--- SELECTED EXCERPT ---
################

⁴ Environmental Engineering Laboratory, Department of Chemical Engineering, Aristotle University of Thessaloniki, Thessaloniki, 54124, Greece; HERACLES Research Center on the Exposome and Health, Center for Interdisciplinary Research and Innovation, Balkan Center, Bldg. B, 10th Km Thessaloniki-Thermi Road, 57001, Greece. Electronic address: dayna.schultz@usask.ca.
⁵ Laboratory of Metallurgical Process, Institute for Technological Research, Sao Paulo, SP, Brazil. Electronic address: macielluz@ipt.br.
⁶ Nutritional Genomics and Inflammation Laboratory, Department of Nutrition, School of Public Health, University of Sao Paulo, 01246-904 São Paulo, Brazil. Electronic address: mmrogero@usp.br.
⁷ Environmental Engineering Laboratory, Department of Chemical Engineering, Aristotle University of Thessaloniki, Thessaloniki, 54124, Greece; HERACLES Research Center on the Exposome and Health, Center for Interdisciplinary Research and Innovation, Balkan Center, Bldg. B, 10th Km Thessaloniki-Thermi Road, 57001, Greece; National Hellenic Research Foundation, Athens, Greece; Environmental Health Engineering, Science, Technology and Society Department, School for Advanced Study (IUSS), Pavia, Italy. Electronic address: sarigiannis@auth.gr.

################

--- ASSIGNED TASK ---
In the affiliation list, which university is the Nutritional Genomics and Inflammation Laboratory part of?

--- LISTED ENTRIES ---
################

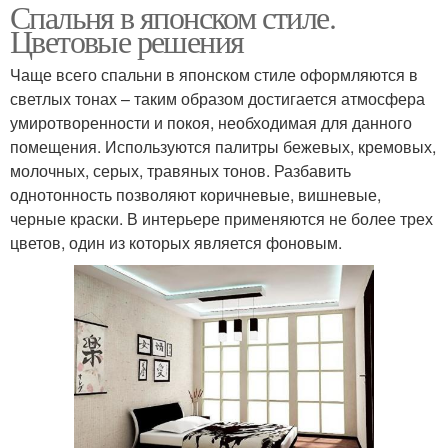
Спальня в японском стиле.
Цветовые решения
Чаще всего спальни в японском стиле оформляются в
светлых тонах – таким образом достигается атмосфера
умиротворенности и покоя, необходимая для данного
помещения. Используются палитры бежевых, кремовых,
молочных, серых, травяных тонов. Разбавить
однотонность позволяют коричневые, вишневые,
черные краски. В интерьере применяются не более трех
цветов, один из которых является фоновым.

################

--- PROBLEM SOLUTION ---
The University of Sao Paulo.